If MLB makes the change, it would be Wednesday’s second no-hitter - San Francisco Giants pitcher Matt Cain threw a perfect game against the Houston Astros - and the Mets’ second in 12 days (Johan Santana threw the Mets’ first-ever no-hitter June 1).
Dickey sounded conflicted when talking about the team’s request.
"A part of me would love a no-hitter," Dickey, a 37-year-old knuckleballer with a 10-1 record this season, said Thursday, according to MLB.com. "Regardless of how you get it, it's still a no-hitter. And then a part of me thinks it would be cheap."
The key play came in the first inning, when the Rays’ B.J. Upton hit a two-hopper to third base.
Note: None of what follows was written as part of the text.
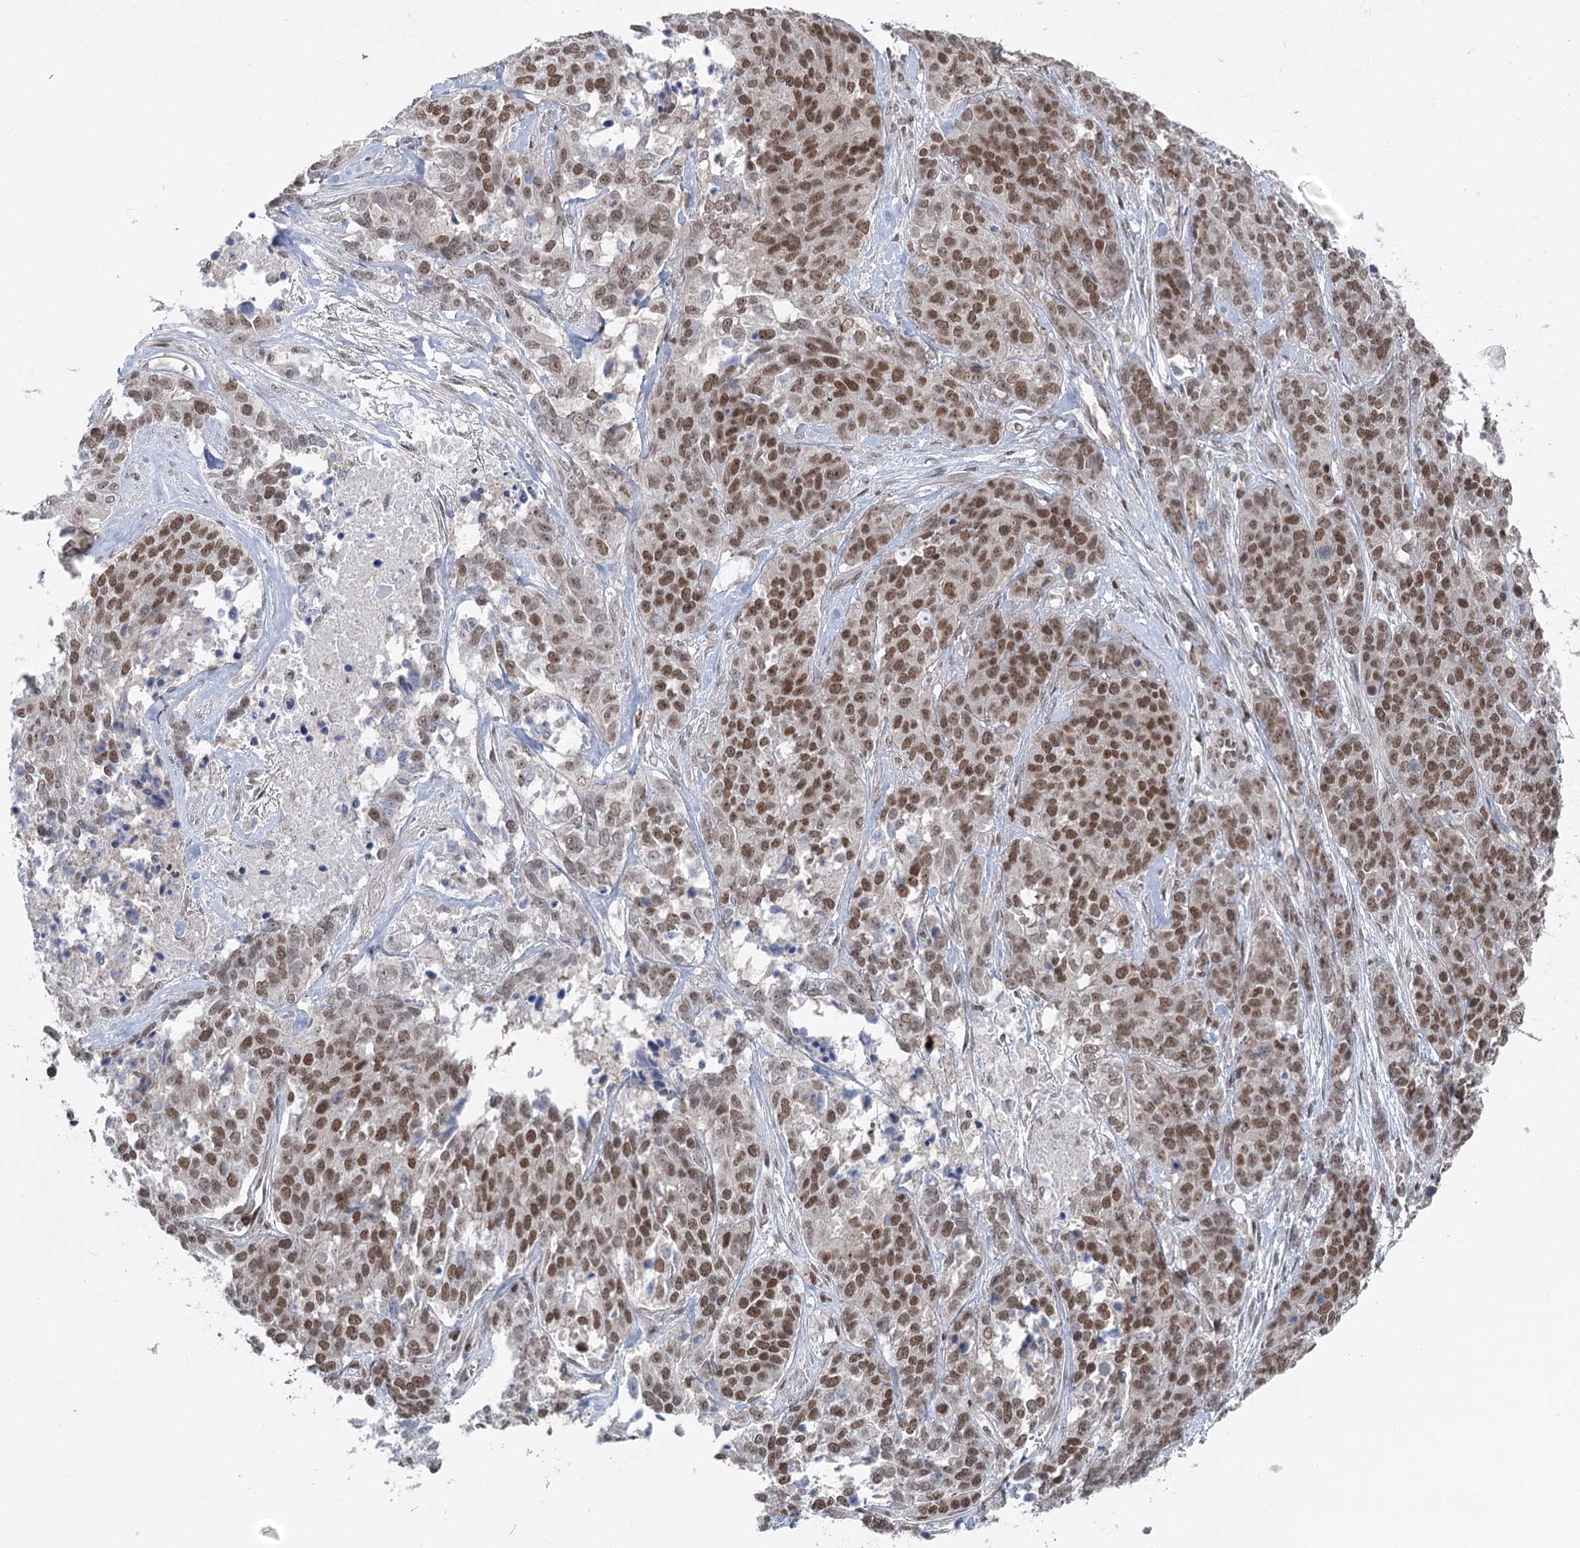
{"staining": {"intensity": "moderate", "quantity": ">75%", "location": "nuclear"}, "tissue": "ovarian cancer", "cell_type": "Tumor cells", "image_type": "cancer", "snomed": [{"axis": "morphology", "description": "Cystadenocarcinoma, serous, NOS"}, {"axis": "topography", "description": "Ovary"}], "caption": "A brown stain highlights moderate nuclear positivity of a protein in serous cystadenocarcinoma (ovarian) tumor cells. The staining was performed using DAB to visualize the protein expression in brown, while the nuclei were stained in blue with hematoxylin (Magnification: 20x).", "gene": "PDS5A", "patient": {"sex": "female", "age": 44}}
Video of the game from SNY shows Wright trying to barehand it but not getting hold of it.
On Wednesday night, Wright told SNY that he tried to barehand the ball because Upton is fast, and he didn’t think he had time to glove it.
“I wish it would have been somebody a little bit slower where I could have took my time and then gloved it, but it’s also the first … inning, I think. Had I known that there was going to be a one-hitter, I would have tried a little harder or something, you know,” Wright said.
The Mets’ manager, Terry Collins, said Thursday that the decision to appeal was his idea. He said he expects the league to announce a decision Friday ,and the chances of a change in Dickey’s favor are slim, according to MLB.com and The New York Times.
“It’s something that you don’t see very much, and if you can get something changed to where a guy gets to have a no-hitter, I think it’s great,” Collins said, according to the Times. “We’re just taking a stab.”
The Rays scored their lone run in the ninth inning, after Tampa Bay’s Elliott Johnson reached first on a throwing error by Wright, according to an MLB.com report on the game. Johnson made his way home thanks to two passed balls and an RBI groundout.
Wright said Thursday that it’s “a little awkward when a team wants an error on its own player.”
"I wish I could have made the play. I just didn't. It's a very difficult play," Wright said, according to MLB.com.
Considering Santana's game wasn't really a no-no, I call this justice.
Then Johan Santana's no-no should be changed to a 1-hitter, because an umpire called a ball hit down the line foul when it was fair.
You can't overrule an umpire, but you can overrule a official scorer. As a Mets fan, I agree with the latter of what Dickey said, let it be, it would be cheap.
An unwritten rule that the first hit be a clean one. Having played a bit of 3rd base the one handed attempt is difficult at best. However if the play is not made cleanly it is rarely called an error. In the scorer's opinion, it was a hit. Leave it alone. Even a one hitter is a good achievement.
Amoral America strikes again.
How is the NY Times an say that the odds are slim. They are not a sports paper.
If MLB gives the Mets and R.A. Dickey a no-hitter then they should give Armando Galarraga his perfect game from last year because that was clearly a botched call by umpire Jim Joyce -who even admitted the next day that he blew the call-but it ain't gonna happen!
Typical New Yorkers...QQ when things don't go right with their sports team's they call foul.
I think you got NY and Boston confused. Boston has the teams that are always cheating or displaying poor sportsmanship.
Begone with the arcane stat of Errors. A hit is a hit.
I guess you know how I feel about it.